Bug 40983 - The scheduler incorrectly swaps MMX and floating point instructions
Summary: The scheduler incorrectly swaps MMX and floating point instructions
Status: NEW
Alias: None
Product: gcc
Classification: Unclassified
Component: target (show other bugs)
Version: 4.4.1
: P3 normal
Target Milestone: ---
Assignee: Not yet assigned to anyone
URL:
Keywords:
Depends on:
Blocks:
 
Reported: 2009-08-06 04:11 UTC by mikulas
Modified: 2009-11-11 23:06 UTC (History)
2 users (show)

See Also:
Host: i686-pc-linux-gnu
Target: i686-pc-linux-gnu
Build: i686-pc-linux-gnu
Known to work:
Known to fail:
Last reconfirmed: 2009-08-06 10:47:08


Attachments
A failing example (312 bytes, text/plain)
2009-08-06 04:12 UTC, mikulas
Details

Note You need to log in before you can comment on or make changes to this bug.
Description mikulas 2009-08-06 04:11:23 UTC
Hi

This example fails, because in function "f", the scheduler incorrectly swapped floating point store to "c" and load of mmx registers.
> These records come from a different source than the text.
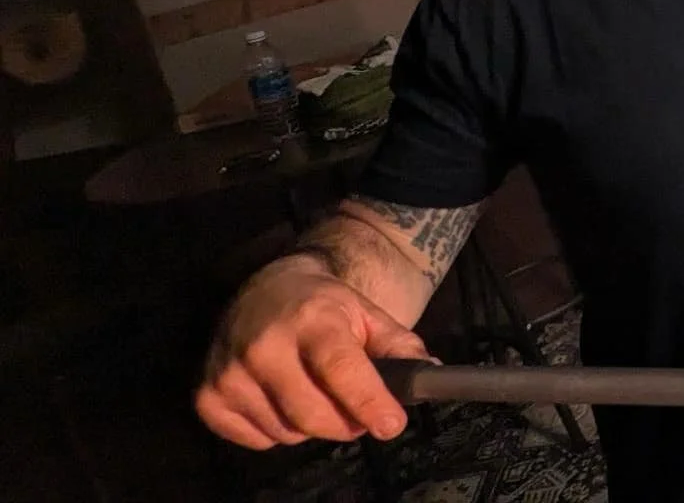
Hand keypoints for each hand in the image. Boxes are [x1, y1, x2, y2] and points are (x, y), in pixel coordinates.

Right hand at [194, 254, 430, 448]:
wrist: (267, 290)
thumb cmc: (326, 308)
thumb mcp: (368, 316)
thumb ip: (400, 347)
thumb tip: (428, 376)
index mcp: (312, 320)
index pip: (340, 368)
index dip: (368, 401)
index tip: (390, 425)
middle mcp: (264, 345)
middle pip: (313, 414)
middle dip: (346, 422)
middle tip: (358, 411)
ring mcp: (229, 372)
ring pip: (287, 432)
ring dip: (312, 426)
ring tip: (315, 393)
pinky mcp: (207, 396)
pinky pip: (257, 441)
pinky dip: (277, 431)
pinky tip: (282, 400)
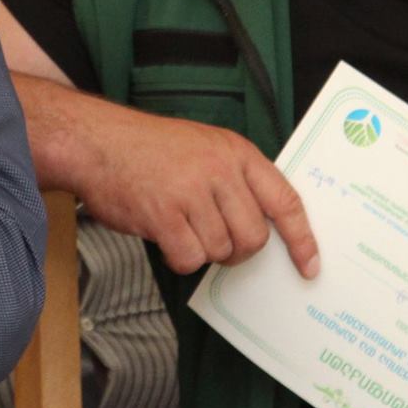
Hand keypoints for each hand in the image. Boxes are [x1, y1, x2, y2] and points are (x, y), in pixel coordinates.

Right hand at [74, 100, 317, 278]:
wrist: (97, 142)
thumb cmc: (148, 148)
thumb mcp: (204, 146)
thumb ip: (236, 179)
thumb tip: (261, 227)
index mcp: (236, 152)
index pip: (285, 200)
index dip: (301, 239)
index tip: (309, 266)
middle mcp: (219, 170)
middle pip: (253, 237)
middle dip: (238, 251)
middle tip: (216, 241)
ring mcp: (192, 192)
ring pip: (220, 250)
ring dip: (201, 249)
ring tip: (179, 225)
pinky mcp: (164, 216)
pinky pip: (189, 258)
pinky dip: (178, 257)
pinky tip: (164, 236)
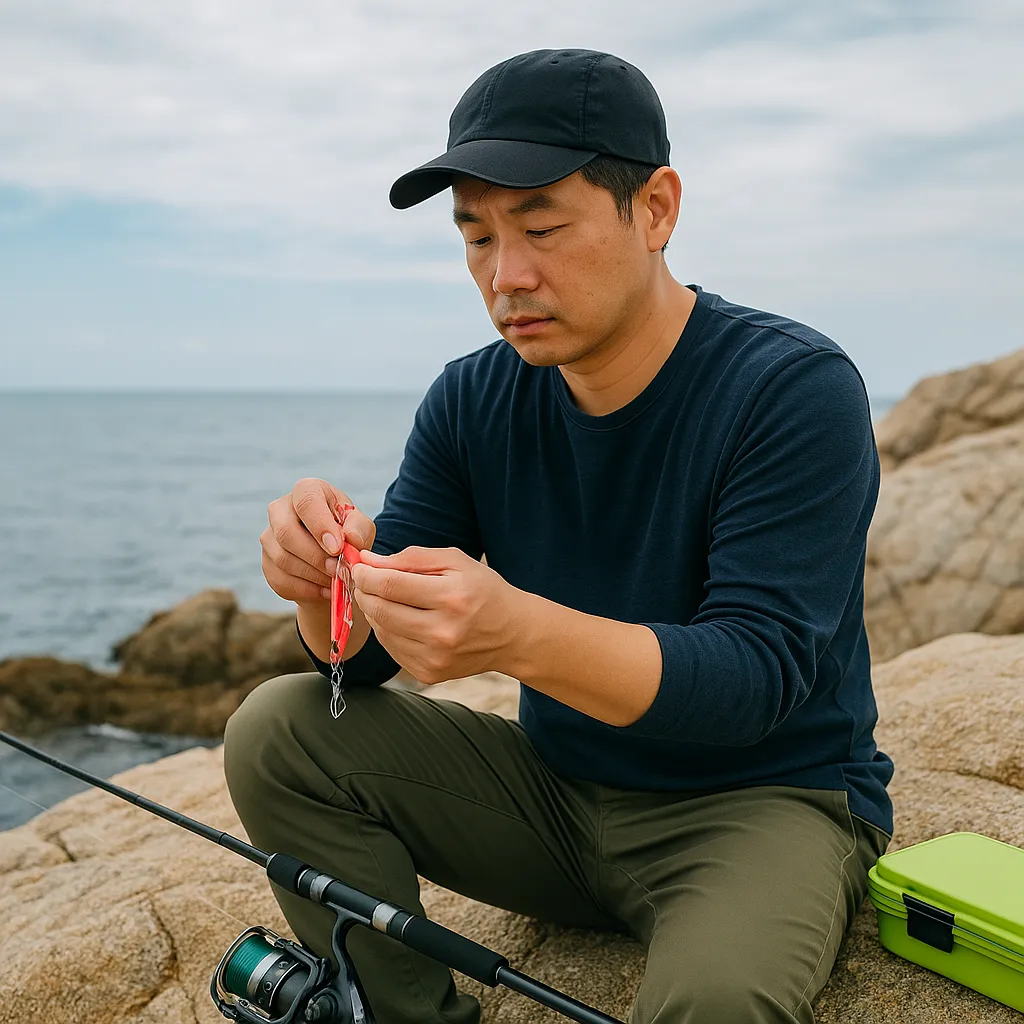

Compile with -O2 -march=pentium-mmx
Comment 1 mikulas 2009-08-06 04:12:01 UTC
Created attachment 18310 [details]
A failing example
Comment 2 mikulas 2009-08-06 04:15:19 UTC
Assembler output:

f:
        pushl   %ebp
        movl    %esp, %ebp
        subl    $16, %esp
        movq    %mm0, -8(%ebp)
        movq    %mm1, -16(%ebp)
        emms
        fldl    a
        faddl   b
        movq    -8(%ebp), %mm0
        paddd   -16(%ebp), %mm0
        fstpl   c
        leave
        ret
Comment 3 Uroš Bizjak 2009-08-06 10:47:07 UTC
Hm, we can fix this by teaching scheduler that every access to %mm registers clobbers FP state. Since scheduler already depend all x87 instructions on Top-Of-Stack (TOS) register, we can perhaps extend this requirement for all instructions that use %mm reg.

Something like the proof-of-concept patch bellow:

--cut here--
Index: sched-deps.c
===================================================================
--- sched-deps.c	(revision 150503)
+++ sched-deps.c	(working copy)
@@ -1898,7 +1898,12 @@
 	    sched_analyze_reg (deps, FIRST_STACK_REG, mode, code, insn);
 	  sched_analyze_reg (deps, FIRST_STACK_REG, mode, USE, insn);
 	}
+
+#ifdef FIRST_MMX_REG
+      if (regno >= FIRST_MMX_REG && regno <= LAST_MMX_REG)
+	sched_analyze_reg (deps, FIRST_STACK_REG, VOIDmode, CLOBBER, insn);
 #endif
+#endif
     }
   else if (MEM_P (dest))
     {
@@ -2044,7 +2049,12 @@
 	    sched_analyze_reg (deps, FIRST_STACK_REG, mode, USE, insn);
 	  sched_analyze_reg (deps, FIRST_STACK_REG, mode, SET, insn);
 	}
+
+#ifdef FIRST_MMX_REG
+      if (regno >= FIRST_MMX_REG && regno <= LAST_MMX_REG)
+	sched_analyze_reg (deps, FIRST_STACK_REG, VOIDmode, CLOBBER, insn);
 #endif
+#endif
 
 	if (cslr_p && sched_deps_info->finish_rhs)
 	  sched_deps_info->finish_rhs ();
--cut here--

Otherwise, you can just add "asm volatile ("")" as a scheduling barrier.
Comment 4 mikulas 2009-08-23 19:18:56 UTC
The patch works fine.
Comment 5 Ozkan Sezer 2009-10-16 19:45:50 UTC
Any progress on this? 
Comment 6 mikulas 2009-11-11 23:06:00 UTC
I think you can commit it to gcc. I don't see a reason why it shouldn't be committed.